Set task A:
Can you reproduce, word for word, the part of the Milwaukee tour article starting at "The five-day trip, partly" and ending at "for the day."?
Set task B:
Could you write the next part of the Milwaukee tour article, picking up right after its final sentence?

Excerpted passage:
* start *
Faculty and Graduate Students Tour Milwaukee

 On the roof of the Grohmann Museum at the Milwaukee School of Engineering.
On the roof of the Grohmann Museum at the Milwaukee School of Engineering.

On the weekend before orientation, the Industrial Archaeology Program (SS) made a graduate-study tour to Milwaukee. Five Social Sciences faculty and five graduate students (SS and HU, both MS and PhD) investigated industrial production, adaptation to industrial decline and how urban patterns have been affected by industry, both historically and today.

The five-day trip, partly underwritten by the Chipstone Foundation of Milwaukee, included factory process tours, museum visits, and a day at Chipstone discovering explanatory and interpretive strategies for material culture, primarily using the history of the ceramics industry as the focus for the day.

Visits included the Kohler Company, which produces ceramic and cast iron bathroom fittings; Caterpillar Global Mining (formerly Bucyrus-Erie), which builds some of the largest earth-moving machinery on the planet; Harley-Davidson Powertrain Operations, where we saw engines and transmissions being assembled on a state-of-the-art assembly line; La Lune designer rustic furniture company, where small-batch artisanal woodworking is still practiced; and the Falk Foundry (Rexnord Industries) in Milwaukee, which has sadly been decommissioned in the last six months, but which offered a glimpse of active deindustrialization.
* end *
Source data:
* start *
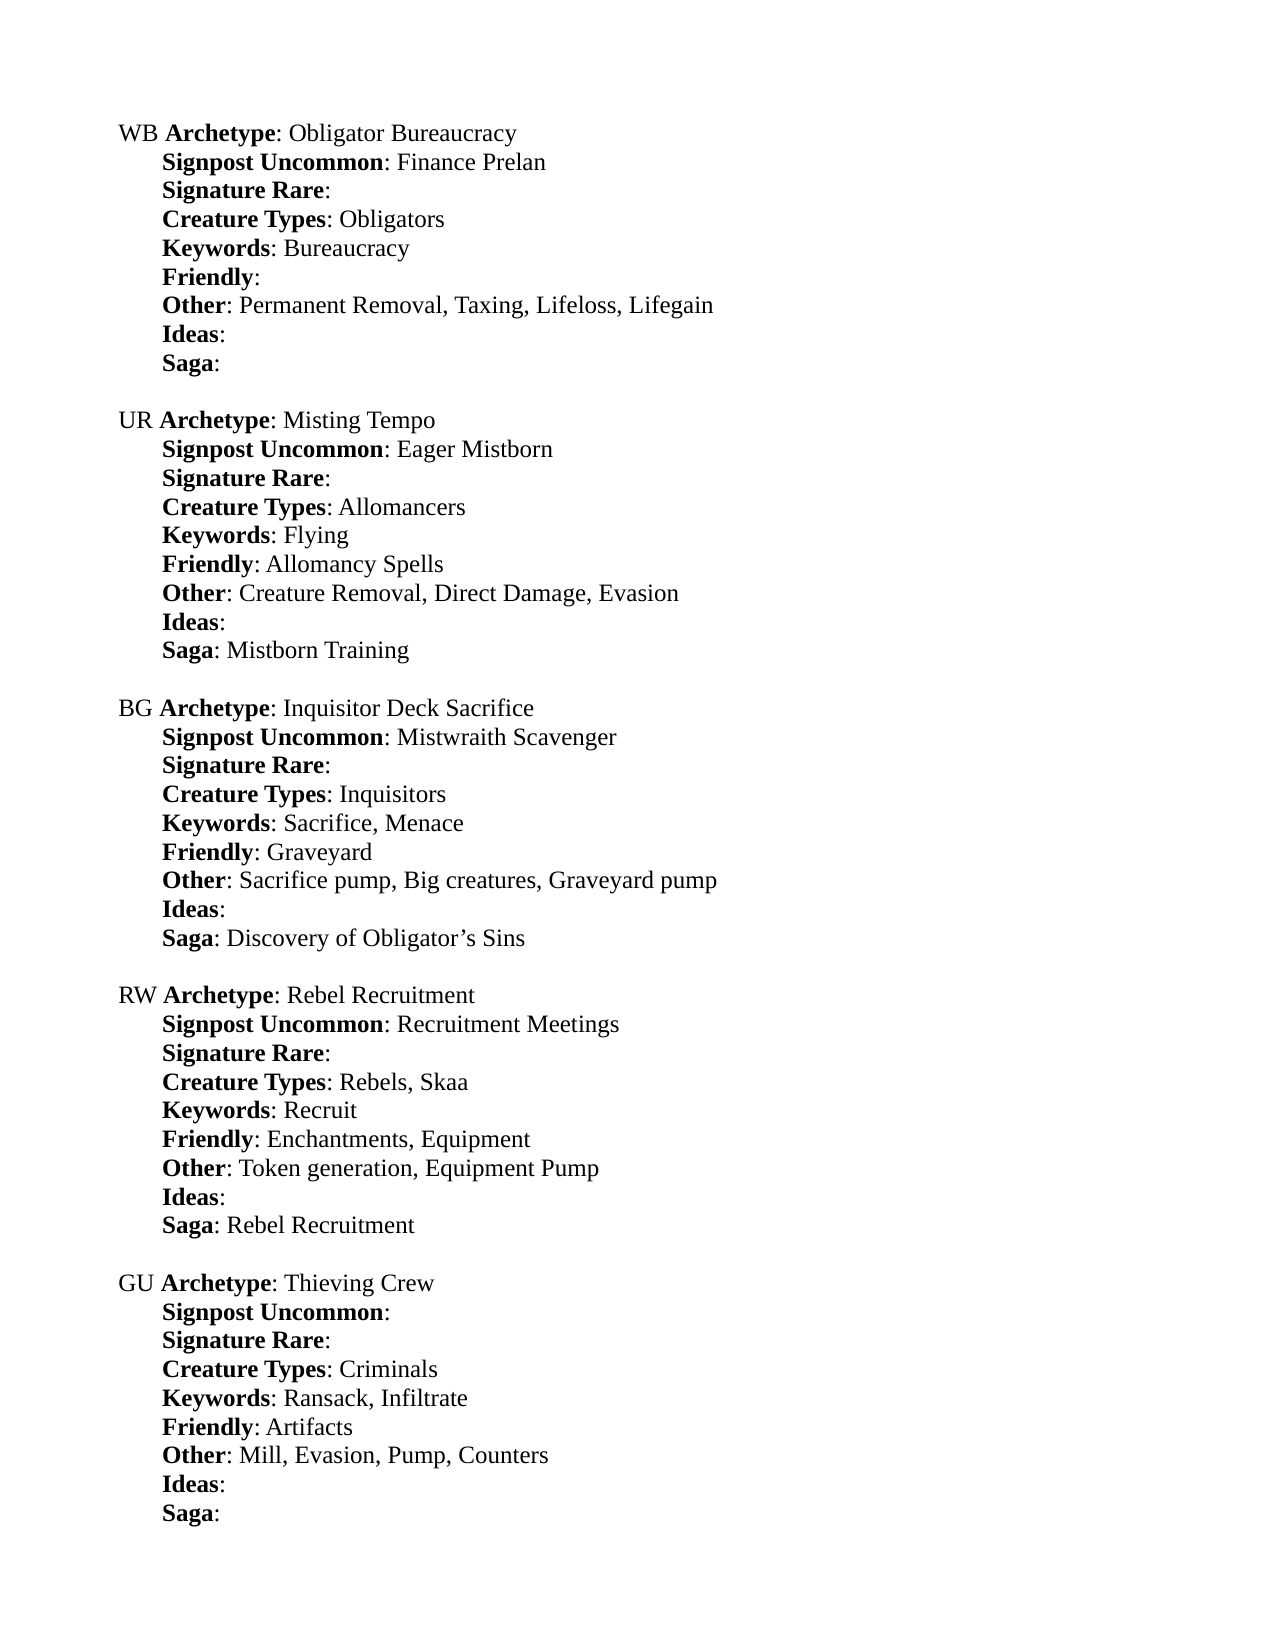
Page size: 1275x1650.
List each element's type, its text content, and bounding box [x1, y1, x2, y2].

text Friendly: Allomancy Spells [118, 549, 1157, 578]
* end *
Right answer A:
The five-day trip, partly underwritten by the Chipstone Foundation of Milwaukee, included factory process tours, museum visits, and a day at Chipstone discovering explanatory and interpretive strategies for material culture, primarily using the history of the ceramics industry as the focus for the day.

Right answer B:
Museum visits included the Hamilton Wood Type Museum in Two Rivers (WI), the Grohmann Museum at the Milwaukee School of Engineering, which has an extensive collection of artwork depicting industrial work, and the Iron Mountain (MI) Pumping Museum. The final stop of the whirlwind tour was the Wisconsin Historical Society’s Herrling Sawmill in Greenbush (WI), a reconstructed 1850s vertical sash sawmill. The historically accurate sawmill has been reconstructed on the basis of archaeology done by Michigan Tech’s Industrial Archaeology Program in the 1990s. Sadly, the day we visited the saw blade was misaligned and a main bolt had sheared, so it was not running, but it was wonderful to see the final result of our archaeology of 20 years ago.

Taken from Tech Today.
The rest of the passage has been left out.